The simplest solution is to use a splitting axe, sometimes known as a maul. Unlike a normal, cutting axe, this has a much broader cross-section behind the blade.
The principle is simple. If you hit the log with sufficient force, the blade penetrates the log and the wedge-shaped head splits the log along the blade edge. The disadvantage is you do need to be reasonably strong and fit to do this successfully.
Other options include the use of a simple wedge which you drive into the log with a sledgehammer. If you want something less labour intensive and are prepared to pay far more than around $20 for the splitting axe, then go for a log splitting machine.
The more basic ones are pneumatic and typically involve a foot pump which provides sufficient pressure to split the log. More sophisticated, industrial models typically have a motor or can be attached to tractors or diggers.

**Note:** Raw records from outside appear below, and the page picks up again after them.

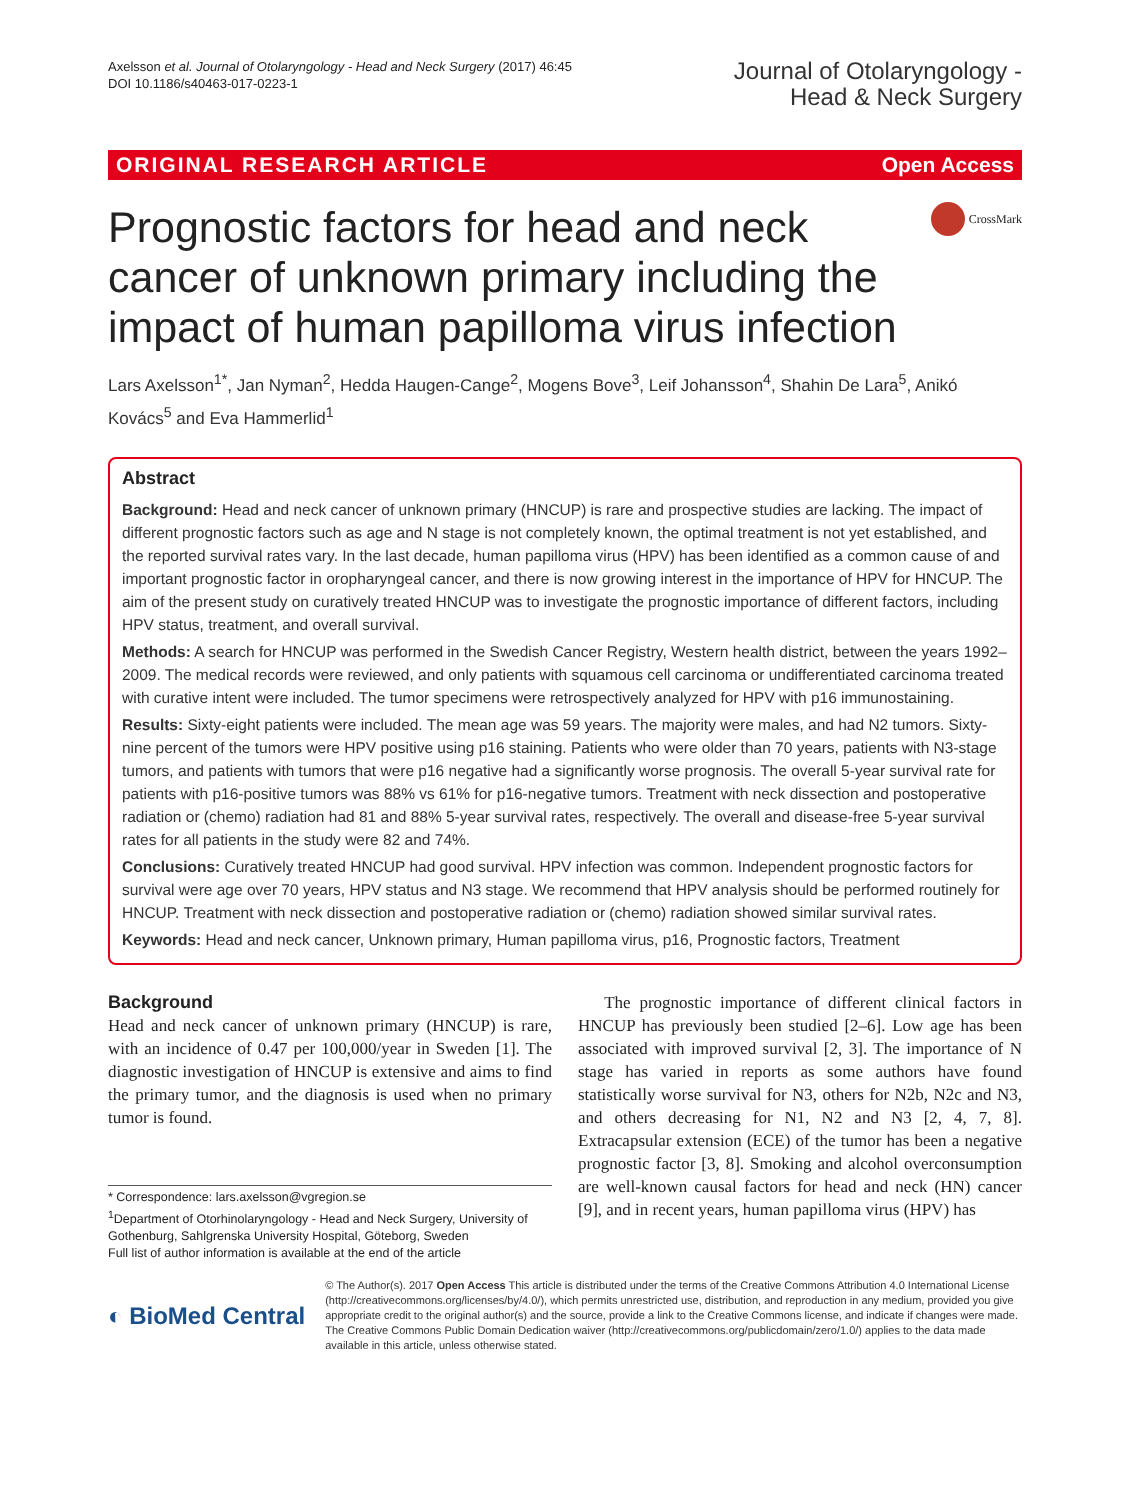Axelsson et al. Journal of Otolaryngology - Head and Neck Surgery (2017) 46:45
DOI 10.1186/s40463-017-0223-1
Journal of Otolaryngology -
Head & Neck Surgery
ORIGINAL RESEARCH ARTICLE Open Access
Prognostic factors for head and neck cancer of unknown primary including the impact of human papilloma virus infection
CrossMark
Lars Axelsson<sup>1*</sup>, Jan Nyman<sup>2</sup>, Hedda Haugen-Cange<sup>2</sup>, Mogens Bove<sup>3</sup>, Leif Johansson<sup>4</sup>, Shahin De Lara<sup>5</sup>, Anikó Kovács<sup>5</sup> and Eva Hammerlid<sup>1</sup>
Abstract
Background: Head and neck cancer of unknown primary (HNCUP) is rare and prospective studies are lacking. The impact of different prognostic factors such as age and N stage is not completely known, the optimal treatment is not yet established, and the reported survival rates vary. In the last decade, human papilloma virus (HPV) has been identified as a common cause of and important prognostic factor in oropharyngeal cancer, and there is now growing interest in the importance of HPV for HNCUP. The aim of the present study on curatively treated HNCUP was to investigate the prognostic importance of different factors, including HPV status, treatment, and overall survival.
Methods: A search for HNCUP was performed in the Swedish Cancer Registry, Western health district, between the years 1992–2009. The medical records were reviewed, and only patients with squamous cell carcinoma or undifferentiated carcinoma treated with curative intent were included. The tumor specimens were retrospectively analyzed for HPV with p16 immunostaining.
Results: Sixty-eight patients were included. The mean age was 59 years. The majority were males, and had N2 tumors. Sixty-nine percent of the tumors were HPV positive using p16 staining. Patients who were older than 70 years, patients with N3-stage tumors, and patients with tumors that were p16 negative had a significantly worse prognosis. The overall 5-year survival rate for patients with p16-positive tumors was 88% vs 61% for p16-negative tumors. Treatment with neck dissection and postoperative radiation or (chemo) radiation had 81 and 88% 5-year survival rates, respectively. The overall and disease-free 5-year survival rates for all patients in the study were 82 and 74%.
Conclusions: Curatively treated HNCUP had good survival. HPV infection was common. Independent prognostic factors for survival were age over 70 years, HPV status and N3 stage. We recommend that HPV analysis should be performed routinely for HNCUP. Treatment with neck dissection and postoperative radiation or (chemo) radiation showed similar survival rates.
Keywords: Head and neck cancer, Unknown primary, Human papilloma virus, p16, Prognostic factors, Treatment
Background
Head and neck cancer of unknown primary (HNCUP) is rare, with an incidence of 0.47 per 100,000/year in Sweden [1]. The diagnostic investigation of HNCUP is extensive and aims to find the primary tumor, and the diagnosis is used when no primary tumor is found.
* Correspondence: lars.axelsson@vgregion.se
<sup>1</sup> Department of Otorhinolaryngology - Head and Neck Surgery, University of Gothenburg, Sahlgrenska University Hospital, Göteborg, Sweden
Full list of author information is available at the end of the article
The prognostic importance of different clinical factors in HNCUP has previously been studied [2–6]. Low age has been associated with improved survival [2, 3]. The importance of N stage has varied in reports as some authors have found statistically worse survival for N3, others for N2b, N2c and N3, and others decreasing for N1, N2 and N3 [2, 4, 7, 8]. Extracapsular extension (ECE) of the tumor has been a negative prognostic factor [3, 8]. Smoking and alcohol overconsumption are well-known causal factors for head and neck (HN) cancer [9], and in recent years, human papilloma virus (HPV) has
◐ BioMed Central
© The Author(s). 2017 Open Access This article is distributed under the terms of the Creative Commons Attribution 4.0 International License (http://creativecommons.org/licenses/by/4.0/), which permits unrestricted use, distribution, and reproduction in any medium, provided you give appropriate credit to the original author(s) and the source, provide a link to the Creative Commons license, and indicate if changes were made. The Creative Commons Public Domain Dedication waiver (http://creativecommons.org/publicdomain/zero/1.0/) applies to the data made available in this article, unless otherwise stated.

To get the best from your newly harvested timber you need to store it for at least six months in order to dry out fully and be properly seasoned. If you burn 'green' or damp wood then it burns less efficiently and produces more tar in the smoke. Signs of burning unseasoned wood include the inside of the glass door of the stove becoming darkened by tar and soot.
We have a large garage with doors at front and back which allows plenty of air past the wood pile. If you store it outside then it should be covered to keep the rain off.
24 Hour Operation?
It is possible to keep a stove operating continually during winter. You can close it down when you go to bed and then open up the air vents again and put fresh wood on first thing in the morning.

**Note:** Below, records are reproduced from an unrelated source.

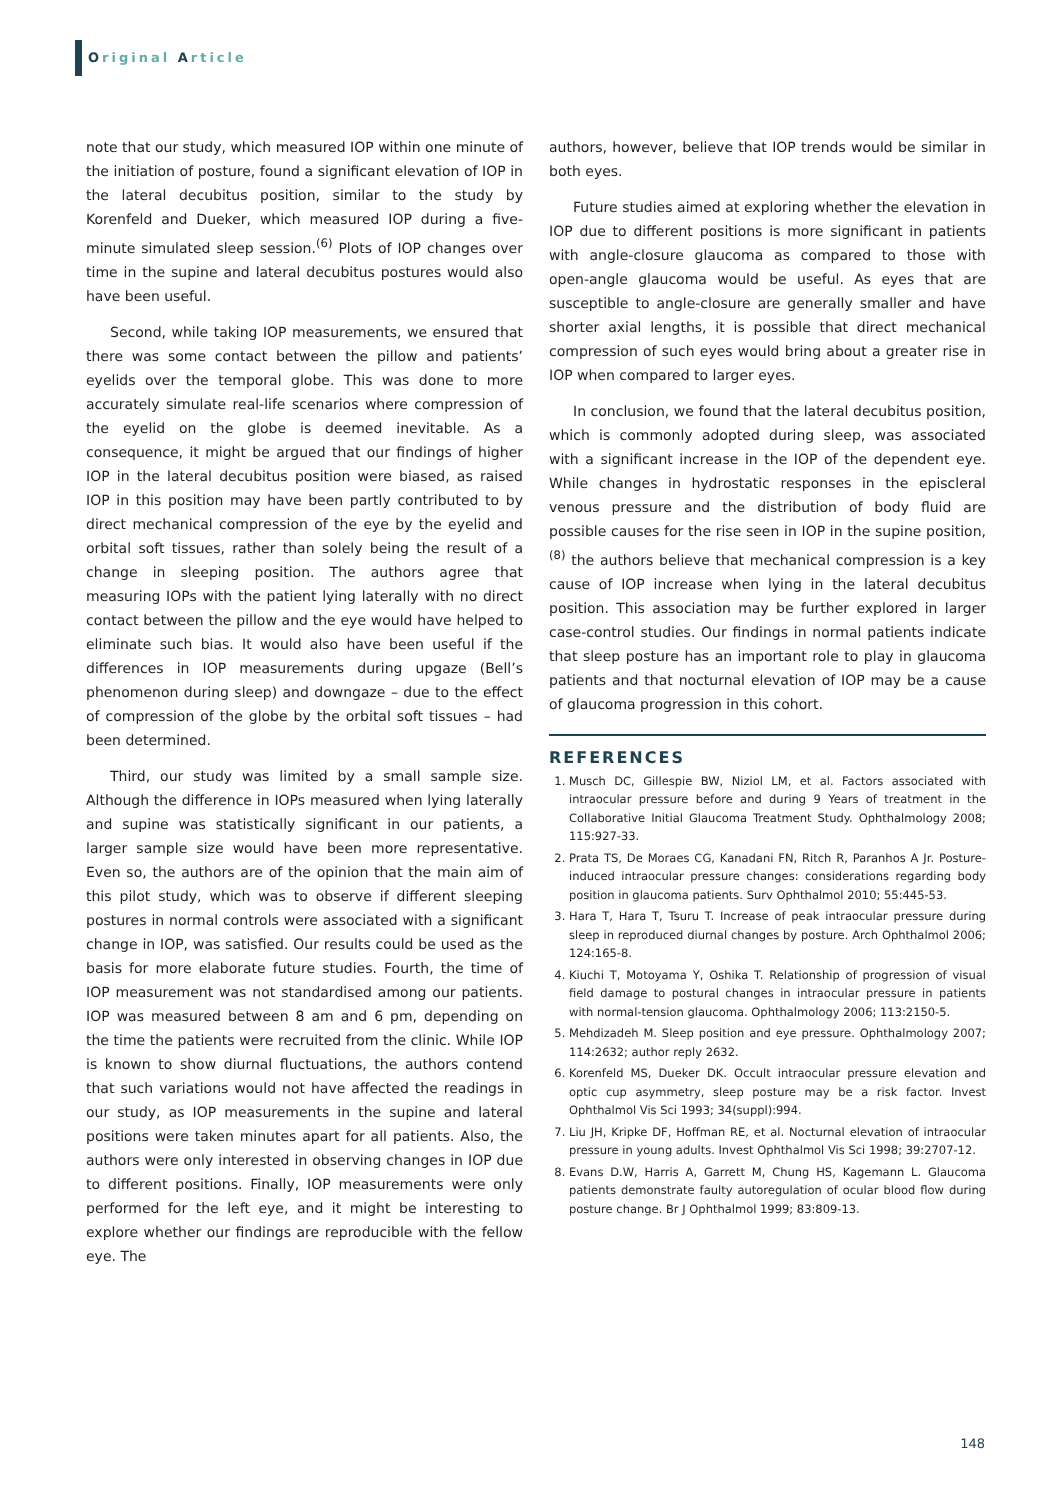Original Article
note that our study, which measured IOP within one minute of the initiation of posture, found a significant elevation of IOP in the lateral decubitus position, similar to the study by Korenfeld and Dueker, which measured IOP during a five-minute simulated sleep session.<sup>(6)</sup> Plots of IOP changes over time in the supine and lateral decubitus postures would also have been useful.
Second, while taking IOP measurements, we ensured that there was some contact between the pillow and patients’ eyelids over the temporal globe. This was done to more accurately simulate real-life scenarios where compression of the eyelid on the globe is deemed inevitable. As a consequence, it might be argued that our findings of higher IOP in the lateral decubitus position were biased, as raised IOP in this position may have been partly contributed to by direct mechanical compression of the eye by the eyelid and orbital soft tissues, rather than solely being the result of a change in sleeping position. The authors agree that measuring IOPs with the patient lying laterally with no direct contact between the pillow and the eye would have helped to eliminate such bias. It would also have been useful if the differences in IOP measurements during upgaze (Bell’s phenomenon during sleep) and downgaze – due to the effect of compression of the globe by the orbital soft tissues – had been determined.
Third, our study was limited by a small sample size. Although the difference in IOPs measured when lying laterally and supine was statistically significant in our patients, a larger sample size would have been more representative. Even so, the authors are of the opinion that the main aim of this pilot study, which was to observe if different sleeping postures in normal controls were associated with a significant change in IOP, was satisfied. Our results could be used as the basis for more elaborate future studies. Fourth, the time of IOP measurement was not standardised among our patients. IOP was measured between 8 am and 6 pm, depending on the time the patients were recruited from the clinic. While IOP is known to show diurnal fluctuations, the authors contend that such variations would not have affected the readings in our study, as IOP measurements in the supine and lateral positions were taken minutes apart for all patients. Also, the authors were only interested in observing changes in IOP due to different positions. Finally, IOP measurements were only performed for the left eye, and it might be interesting to explore whether our findings are reproducible with the fellow eye. The
authors, however, believe that IOP trends would be similar in both eyes.
Future studies aimed at exploring whether the elevation in IOP due to different positions is more significant in patients with angle-closure glaucoma as compared to those with open-angle glaucoma would be useful. As eyes that are susceptible to angle-closure are generally smaller and have shorter axial lengths, it is possible that direct mechanical compression of such eyes would bring about a greater rise in IOP when compared to larger eyes.
In conclusion, we found that the lateral decubitus position, which is commonly adopted during sleep, was associated with a significant increase in the IOP of the dependent eye. While changes in hydrostatic responses in the episcleral venous pressure and the distribution of body fluid are possible causes for the rise seen in IOP in the supine position,<sup>(8)</sup> the authors believe that mechanical compression is a key cause of IOP increase when lying in the lateral decubitus position. This association may be further explored in larger case-control studies. Our findings in normal patients indicate that sleep posture has an important role to play in glaucoma patients and that nocturnal elevation of IOP may be a cause of glaucoma progression in this cohort.
REFERENCES
1. Musch DC, Gillespie BW, Niziol LM, et al. Factors associated with intraocular pressure before and during 9 Years of treatment in the Collaborative Initial Glaucoma Treatment Study. Ophthalmology 2008; 115:927-33.
2. Prata TS, De Moraes CG, Kanadani FN, Ritch R, Paranhos A Jr. Posture-induced intraocular pressure changes: considerations regarding body position in glaucoma patients. Surv Ophthalmol 2010; 55:445-53.
3. Hara T, Hara T, Tsuru T. Increase of peak intraocular pressure during sleep in reproduced diurnal changes by posture. Arch Ophthalmol 2006; 124:165-8.
4. Kiuchi T, Motoyama Y, Oshika T. Relationship of progression of visual field damage to postural changes in intraocular pressure in patients with normal-tension glaucoma. Ophthalmology 2006; 113:2150-5.
5. Mehdizadeh M. Sleep position and eye pressure. Ophthalmology 2007; 114:2632; author reply 2632.
6. Korenfeld MS, Dueker DK. Occult intraocular pressure elevation and optic cup asymmetry, sleep posture may be a risk factor. Invest Ophthalmol Vis Sci 1993; 34(suppl):994.
7. Liu JH, Kripke DF, Hoffman RE, et al. Nocturnal elevation of intraocular pressure in young adults. Invest Ophthalmol Vis Sci 1998; 39:2707-12.
8. Evans D.W, Harris A, Garrett M, Chung HS, Kagemann L. Glaucoma patients demonstrate faulty autoregulation of ocular blood flow during posture change. Br J Ophthalmol 1999; 83:809-13.
148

However, my stove supplier told me you need to add coal or other solid fuel to keep the heat going all night. Also this isn't recommended, for environmental reasons as the stove is not burning efficiently when left unattended and will therefore emit relatively harmful smoke.
Wood Burning Makes Sense!
With uncertainties over fossil fuel supplies, there has never been a better time to consider wood burning and the purchase of a wood burning stove. Even if you pay for your wood it is still far cheaper than conventional fuels such as natural gas, oil or electricity.
A wood burning stove is far more efficient than an open fire and burning wood is carbon neutral and therefore good for the environment.
But the most compelling reason to buy a wood stove is the joy of having a real fire coupled with the convenience and safety of having the fire safely enclosed.